The end of privacy by obscurity

By January 30, 2013 No Comments

A penny dropped for me when I read Facebook’s graph search and the end of privacy by obscurity on GigaOM recently. Regular readers will know that I’m of the opinion that we have more to gain than to lose by sharing our information, and that I hope that people with privacy concerns will slowly get over them as the benefits of sharing become clearer. However, when I sought to understand whether that hope was realistic I struggled with the diffuse and unfocused nature of people’s privacy concerns. They would say that they don’t like the idea of people being able to find out what they have been doing, but weren’t really able to say why that bothered them. I now see that the concern is not so much with privacy but with losing their obscurity.

In other words, the issue is not with the information that gets shared so much as the fact that it makes people visible. Some people (myself included) like to be visible, but other people find it uncomfortable. I think that discomfort is what leads many people to be concerned about their privacy in a Facebook and Google world.

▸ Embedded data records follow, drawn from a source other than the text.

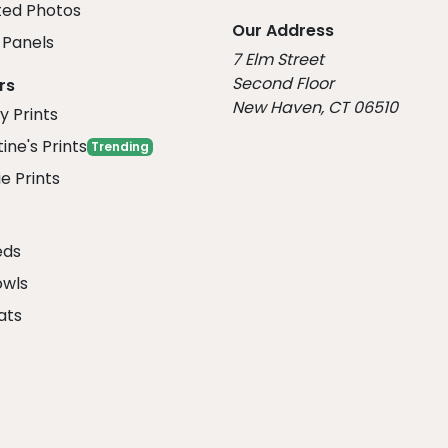
ed Photos
Our Address
Panels
7 Elm Street
Second Floor
rs
New Haven, CT 06510
y Prints
ine's Prints
Trending
e Prints
eds
owls
ats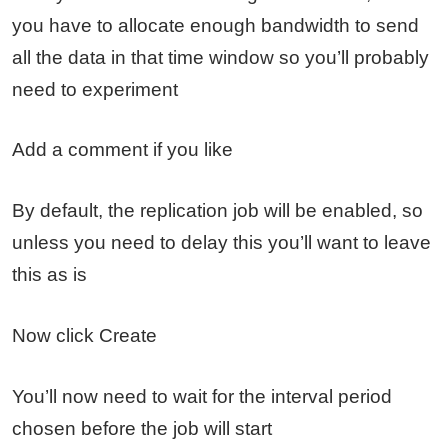
you have to allocate enough bandwidth to send
all the data in that time window so you’ll probably
need to experiment
Add a comment if you like
By default, the replication job will be enabled, so
unless you need to delay this you’ll want to leave
this as is
Now click Create
You’ll now need to wait for the interval period
chosen before the job will start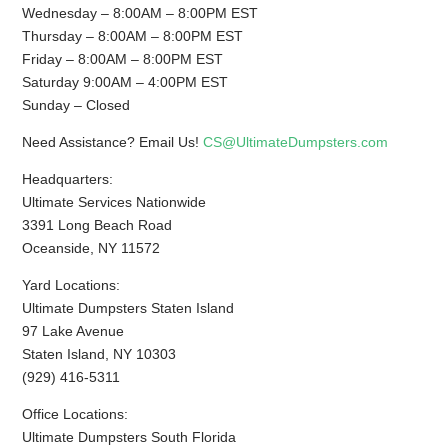
Wednesday – 8:00AM – 8:00PM EST
Thursday – 8:00AM – 8:00PM EST
Friday – 8:00AM – 8:00PM EST
Saturday 9:00AM – 4:00PM EST
Sunday – Closed
Need Assistance? Email Us!
CS@UltimateDumpsters.com
Headquarters:
Ultimate Services Nationwide
3391 Long Beach Road
Oceanside, NY 11572
Yard Locations:
Ultimate Dumpsters Staten Island
97 Lake Avenue
Staten Island, NY 10303
(929) 416-5311
Office Locations:
Ultimate Dumpsters South Florida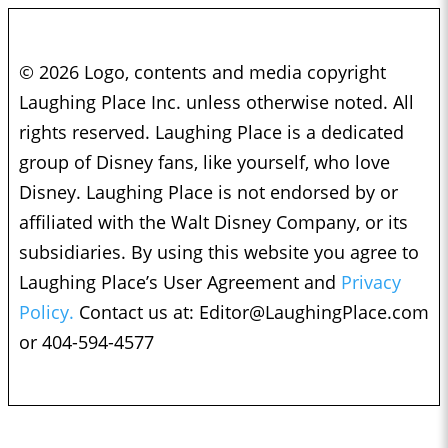
© 2026 Logo, contents and media copyright
Laughing Place Inc. unless otherwise noted. All
rights reserved. Laughing Place is a dedicated
group of Disney fans, like yourself, who love
Disney. Laughing Place is not endorsed by or
affiliated with the Walt Disney Company, or its
subsidiaries. By using this website you agree to
Laughing Place’s User Agreement and
Privacy
Policy.
Contact us at:
Editor@LaughingPlace.com
or 404-594-4577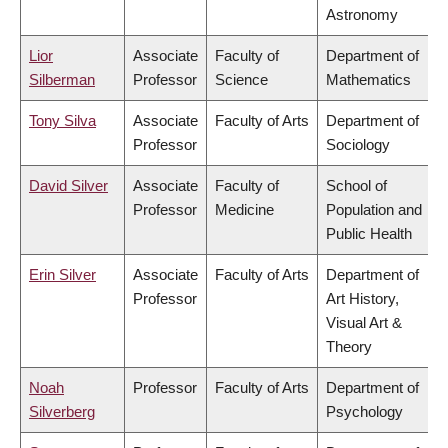
Astronomy
Lior
Associate
Faculty of
Department of
Silberman
Professor
Science
Mathematics
Tony Silva
Associate
Faculty of Arts
Department of
Professor
Sociology
David Silver
Associate
Faculty of
School of
Professor
Medicine
Population and
Public Health
Erin Silver
Associate
Faculty of Arts
Department of
Professor
Art History,
Visual Art &
Theory
Noah
Professor
Faculty of Arts
Department of
Silverberg
Psychology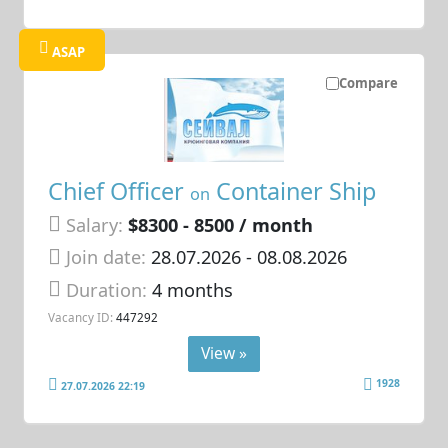
ASAP
Compare
Chief Officer
Container Ship
on
Salary:
$8300 - 8500 / month
Join date:
28.07.2026
- 08.08.2026
Duration:
4 months
Vacancy ID:
447292
View »
1928
27.07.2026 22:19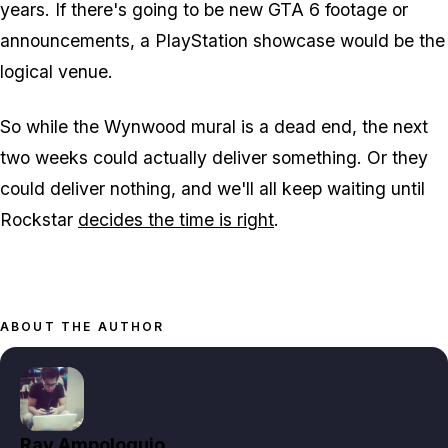
years. If there's going to be new
GTA 6
footage or
announcements, a PlayStation showcase would be the
logical venue.
So while the Wynwood mural is a dead end, the next
two weeks could actually deliver something. Or they
could deliver nothing, and we'll all keep waiting until
Rockstar
decides the time is right
.
ABOUT THE AUTHOR
Ray Ampoloquio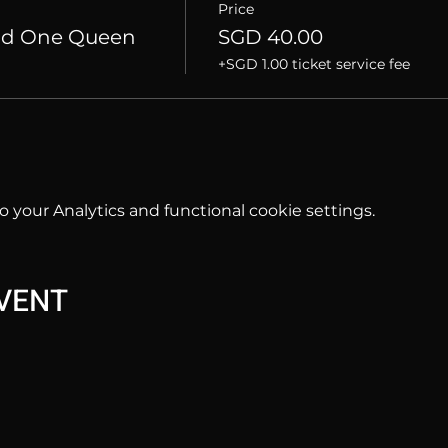
Price
nd One Queen
SGD 40.00
+SGD 1.00 ticket service fee
your Analytics and functional cookie settings.
EVENT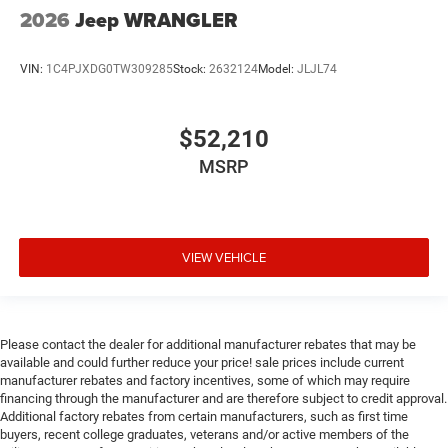
2026
Jeep WRANGLER
VIN:
1C4PJXDG0TW309285
Stock:
2632124
Model:
JLJL74
$52,210
MSRP
VIEW VEHICLE
Please contact the dealer for additional manufacturer rebates that may be
available and could further reduce your price! sale prices include current
manufacturer rebates and factory incentives, some of which may require
financing through the manufacturer and are therefore subject to credit approval.
Additional factory rebates from certain manufacturers, such as first time
buyers, recent college graduates, veterans and/or active members of the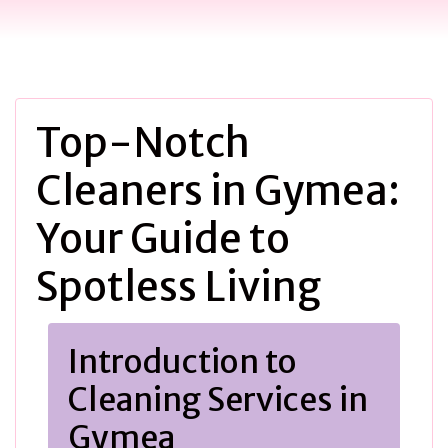
Top-Notch
Cleaners in Gymea:
Your Guide to
Spotless Living
Introduction to
Cleaning Services in
Gymea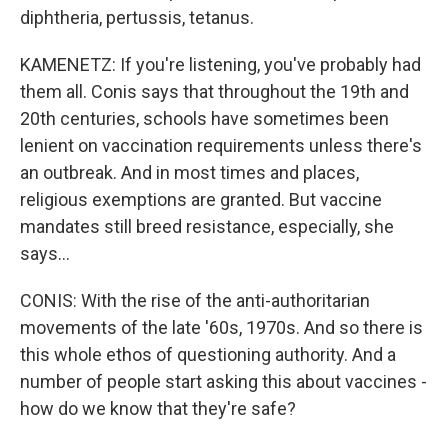
diphtheria, pertussis, tetanus.
KAMENETZ: If you're listening, you've probably had
them all. Conis says that throughout the 19th and
20th centuries, schools have sometimes been
lenient on vaccination requirements unless there's
an outbreak. And in most times and places,
religious exemptions are granted. But vaccine
mandates still breed resistance, especially, she
says...
CONIS: With the rise of the anti-authoritarian
movements of the late '60s, 1970s. And so there is
this whole ethos of questioning authority. And a
number of people start asking this about vaccines -
how do we know that they're safe?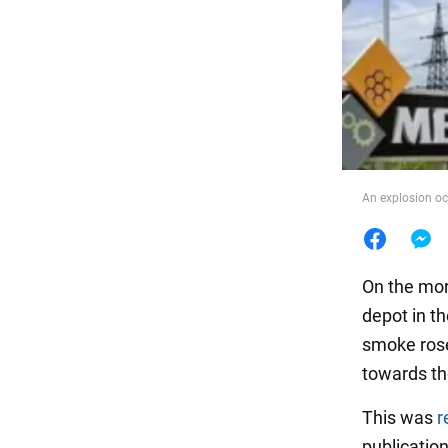
Food
An explosion oc
On the morn
depot in t
smoke rose
towards th
This was
r
publicatio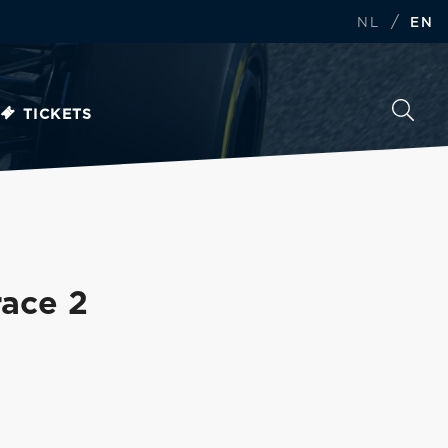
/
NL
EN
TICKETS
race 2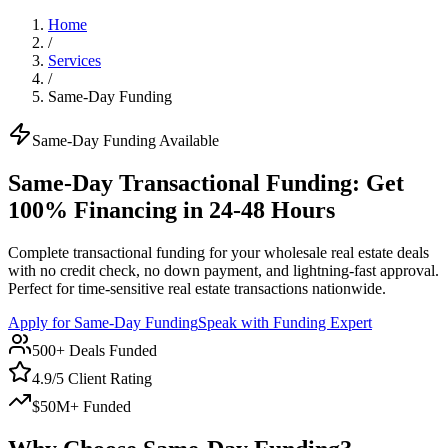
Home
/
Services
/
Same-Day Funding
Same-Day Funding Available
Same-Day Transactional Funding: Get
100% Financing in 24-48 Hours
Complete transactional funding for your wholesale real estate deals
with no credit check, no down payment, and lightning-fast approval.
Perfect for time-sensitive real estate transactions nationwide.
Apply for Same-Day Funding
Speak with Funding Expert
500+ Deals Funded
4.9/5 Client Rating
$50M+ Funded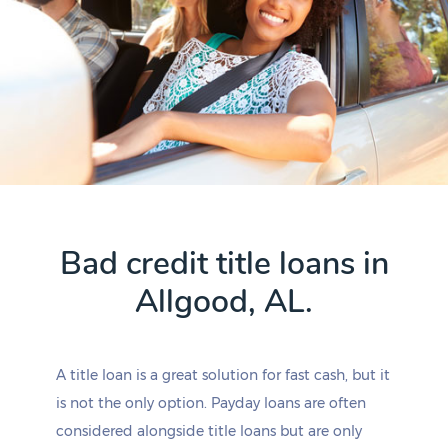
Bad credit title loans in
Allgood, AL.
A title loan is a great solution for fast cash, but it
is not the only option. Payday loans are often
considered alongside title loans but are only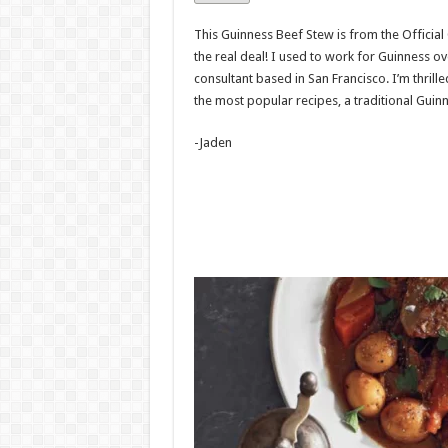
This Guinness Beef Stew is from the Official
the real deal! I used to work for Guinness ov
consultant based in San Francisco. I’m thrill
the most popular recipes, a traditional Guin
-Jaden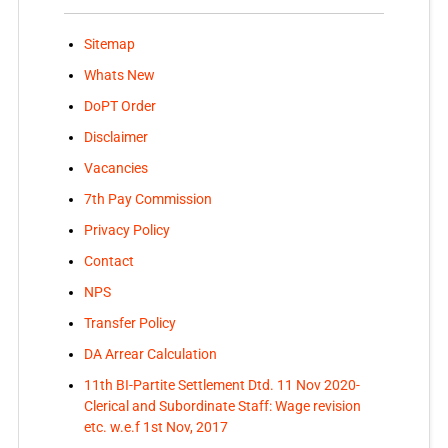
Sitemap
Whats New
DoPT Order
Disclaimer
Vacancies
7th Pay Commission
Privacy Policy
Contact
NPS
Transfer Policy
DA Arrear Calculation
11th BI-Partite Settlement Dtd. 11 Nov 2020-
Clerical and Subordinate Staff: Wage revision
etc. w.e.f 1st Nov, 2017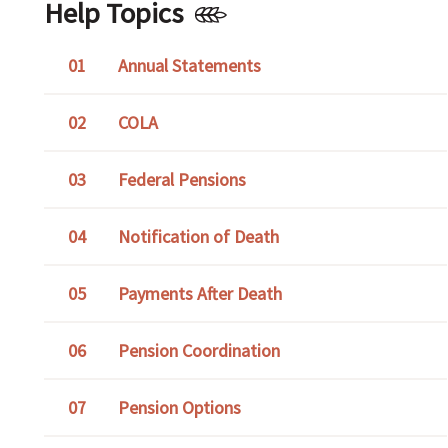
Help Topics
Annual Statements
COLA
Federal Pensions
Notification of Death
Payments After Death
Pension Coordination
Pension Options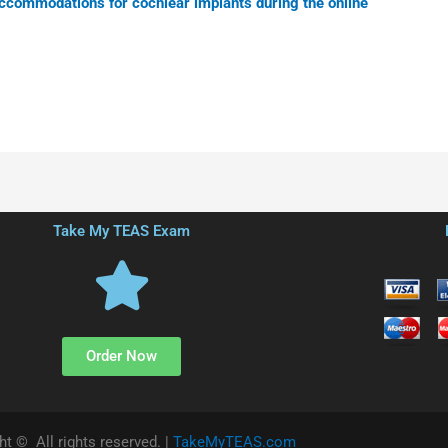
accommodations for cochlear implants during the online
Take My TEAS Exam
Order Now
ht © All rights reserved. |
TakeMyTEAS.com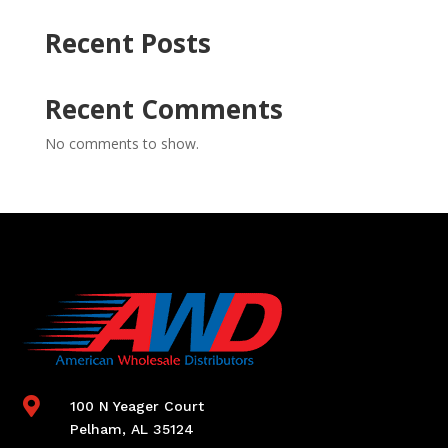
Recent Posts
Recent Comments
No comments to show.

100 N Yeager Court
Pelham, AL 35124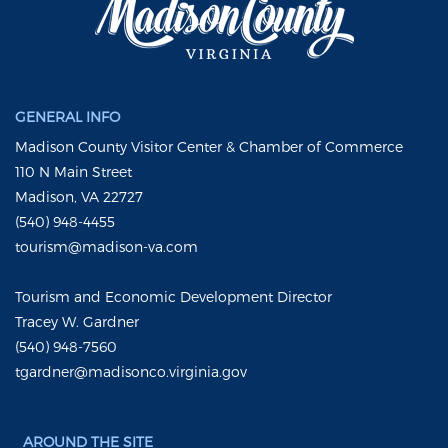
GENERAL INFO
Madison County Visitor Center & Chamber of Commerce
110 N Main Street
Madison, VA 22727
(540) 948-4455
tourism@madison-va.com
Tourism and Economic Development Director
Tracey W. Gardner
(540) 948-7560
tgardner@madisonco.virginia.gov
AROUND THE SITE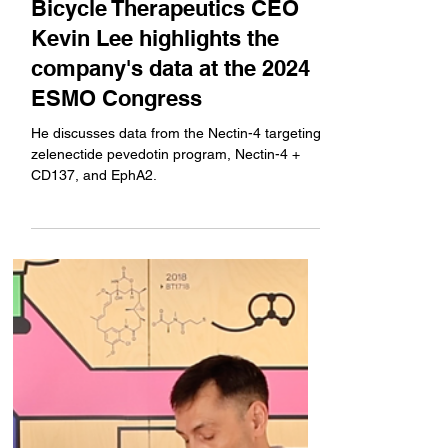
Company News
Bicycle Therapeutics CEO
Kevin Lee highlights the
company's data at the 2024
ESMO Congress
He discusses data from the Nectin-4 targeting
zelenectide pevedotin program, Nectin-4 +
CD137, and EphA2.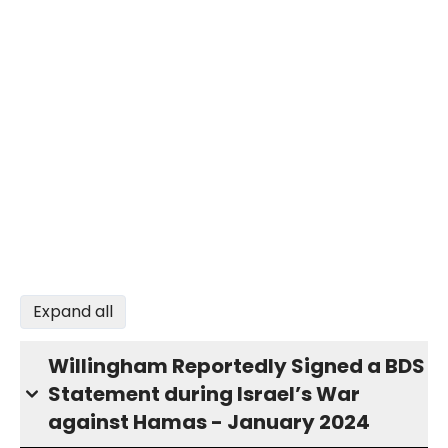
Expand all
Willingham Reportedly Signed a BDS
Statement during Israel’s War
against Hamas - January 2024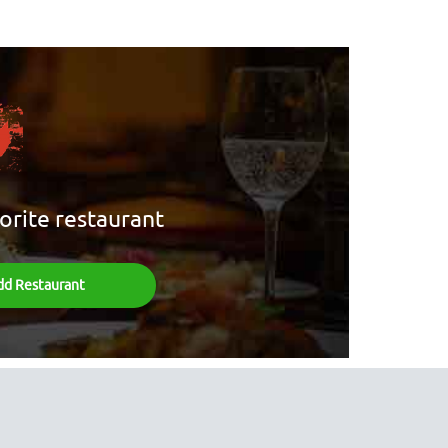
orite restaurant
dd Restaurant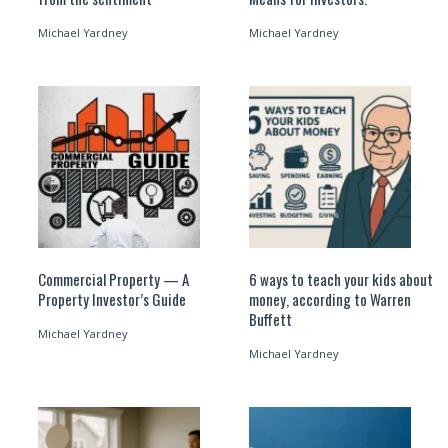
Michael Yardney
Michael Yardney
Commercial Property — A
6 ways to teach your kids about
Property Investor’s Guide
money, according to Warren
Buffett
Michael Yardney
Michael Yardney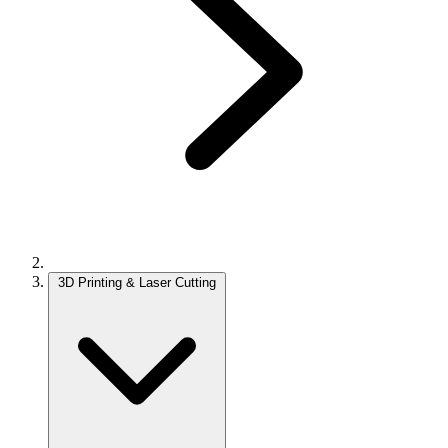
3D Printing & Laser Cutting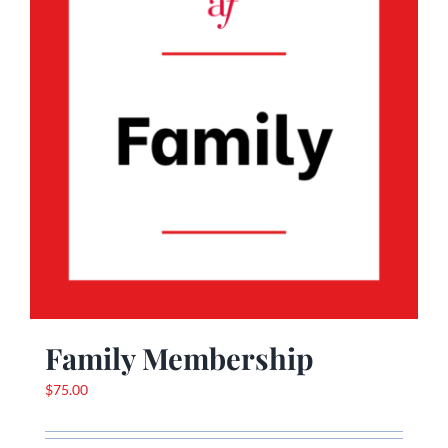
Family Membership
$
75.00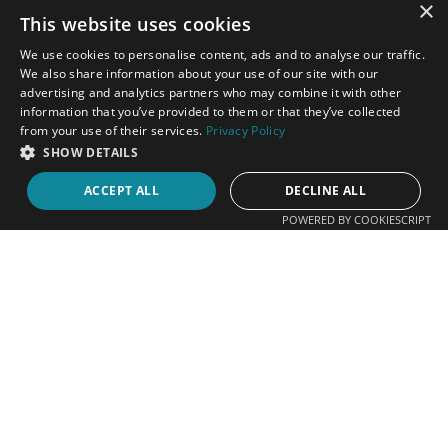
×
Stellenberg
This website uses cookies
Cape Town
We use cookies to personalise content, ads and to analyse our traffic.
7550
We also share information about your use of our site with our
advertising and analytics partners who may combine it with other
information that you’ve provided to them or that they’ve collected
from your use of their services.
Privacy Policy
SHOW DETAILS
FOLLOW US
ACCEPT ALL
DECLINE ALL
POWERED BY COOKIESCRIPT
Contact Us
083 305 4407
083 305 4407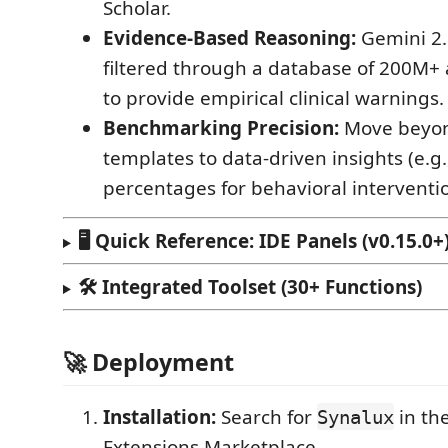
Scholar.
Evidence-Based Reasoning:
Gemini 2.5
filtered through a database of 200M+
to provide empirical clinical warnings.
Benchmarking Precision:
Move beyon
templates to data-driven insights (e.g.,
percentages for behavioral interventio
🖥️ Quick Reference: IDE Panels (v0.15.0+
🛠️ Integrated Toolset (30+ Functions)
🚀 Deployment
Installation:
Search for
in th
Synalux
Extensions Marketplace.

These people do, or course, have the choice of not using Facebook and Google, but I think it’s pretty clear that for the vast majority their usefulness is worth the unease that comes with being more visible. That means that rather than hope that people with privacy concerns will get over them, I should hope that they get used to their increased visibility and it stops bothering them. After that the privacy concerns will go of their own accord.